Mass Media May Benefit Health

Is there any benefit to mass media campaigns designed to promote healthy behaviors or discourage unhealthy ones? Put aside preconceived notions about manipulation and political agendas for a moment ( 'just say no') and take a look at evidence presented in this issue of Lancet.  As Rick and I discuss in this week's podcast, turns out there can be some positive outcomes to properly targeted messaging.

Researchers in Australia took at look at media campaigns (television, radio and newspapers as well as 'outdoor media' such as billboards) intended to impact tobacco and alcohol use, heart disease prevention, cancer screening, sex-related behaviors, and others.  Both direct and indirect means to effect change were examined, as well as concurrent availability of specific services, products or additional information to support the desired behavior.

One example cited by researchers is antismoking messages accompanied by a phone number to enlist support for those desiring to quit, and additional messages extolling the social benefits of quitting.  The conclusion is that efforts are generally more successful when a combination approach is taken.  No surprise there.

One surprising finding, however, is that some forms of messaging may actually promote the undesired behavior.  Such a conclusion may be drawn related to some appropriate alcohol use campaigns, with one reason given for such an outcome the preponderance of advertising undertaken by manufacturers countering the public health message.  What's a responsible society to do?
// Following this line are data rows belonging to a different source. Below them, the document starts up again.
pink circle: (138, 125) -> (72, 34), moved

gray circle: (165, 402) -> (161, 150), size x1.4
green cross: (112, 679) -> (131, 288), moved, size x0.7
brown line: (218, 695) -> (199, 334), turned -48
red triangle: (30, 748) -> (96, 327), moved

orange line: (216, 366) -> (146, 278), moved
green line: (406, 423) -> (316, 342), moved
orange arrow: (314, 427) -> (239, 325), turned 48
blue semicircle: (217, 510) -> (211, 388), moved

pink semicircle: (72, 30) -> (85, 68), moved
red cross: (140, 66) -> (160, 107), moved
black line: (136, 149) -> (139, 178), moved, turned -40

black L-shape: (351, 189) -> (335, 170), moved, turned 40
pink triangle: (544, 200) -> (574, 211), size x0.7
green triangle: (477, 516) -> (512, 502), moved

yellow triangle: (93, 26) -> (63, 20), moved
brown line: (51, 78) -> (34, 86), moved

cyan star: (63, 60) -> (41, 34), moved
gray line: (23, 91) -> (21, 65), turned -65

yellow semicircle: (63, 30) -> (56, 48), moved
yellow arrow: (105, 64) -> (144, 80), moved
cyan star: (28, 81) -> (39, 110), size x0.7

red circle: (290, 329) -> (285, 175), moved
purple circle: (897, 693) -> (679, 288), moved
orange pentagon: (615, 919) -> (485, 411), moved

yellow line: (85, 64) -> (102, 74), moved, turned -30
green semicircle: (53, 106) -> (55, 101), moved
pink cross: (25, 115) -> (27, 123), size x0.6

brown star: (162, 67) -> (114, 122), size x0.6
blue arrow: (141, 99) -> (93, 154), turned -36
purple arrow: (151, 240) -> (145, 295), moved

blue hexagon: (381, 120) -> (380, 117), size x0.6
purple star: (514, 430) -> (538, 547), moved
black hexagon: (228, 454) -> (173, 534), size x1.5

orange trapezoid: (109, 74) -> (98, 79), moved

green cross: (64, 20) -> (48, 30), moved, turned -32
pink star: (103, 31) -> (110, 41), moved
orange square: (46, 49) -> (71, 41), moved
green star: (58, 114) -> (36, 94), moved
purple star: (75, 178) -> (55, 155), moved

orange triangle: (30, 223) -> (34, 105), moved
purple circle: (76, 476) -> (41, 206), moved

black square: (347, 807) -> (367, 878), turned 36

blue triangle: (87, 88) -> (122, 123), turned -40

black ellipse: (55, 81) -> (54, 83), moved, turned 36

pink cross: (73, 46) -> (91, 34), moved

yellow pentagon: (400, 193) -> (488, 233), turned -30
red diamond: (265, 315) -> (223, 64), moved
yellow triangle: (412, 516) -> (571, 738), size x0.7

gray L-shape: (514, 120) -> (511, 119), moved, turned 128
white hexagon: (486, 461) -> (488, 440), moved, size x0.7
We can hardly outlaw advertising by manufacturers of legal goods, cigarettes and alcohol included.  But we can create effective messages to counter the ads, hopefully with exposure early enough in life to help people make educated choices.  As Rick points out, now that traditional media doesn't have the sway it used to, social media has an opportunity to not just convey information but create opinion.  When opinion becomes widespread it can impact policy making as well.  So we choose to be optimistic about the enabling power of information.  That's why we podcast!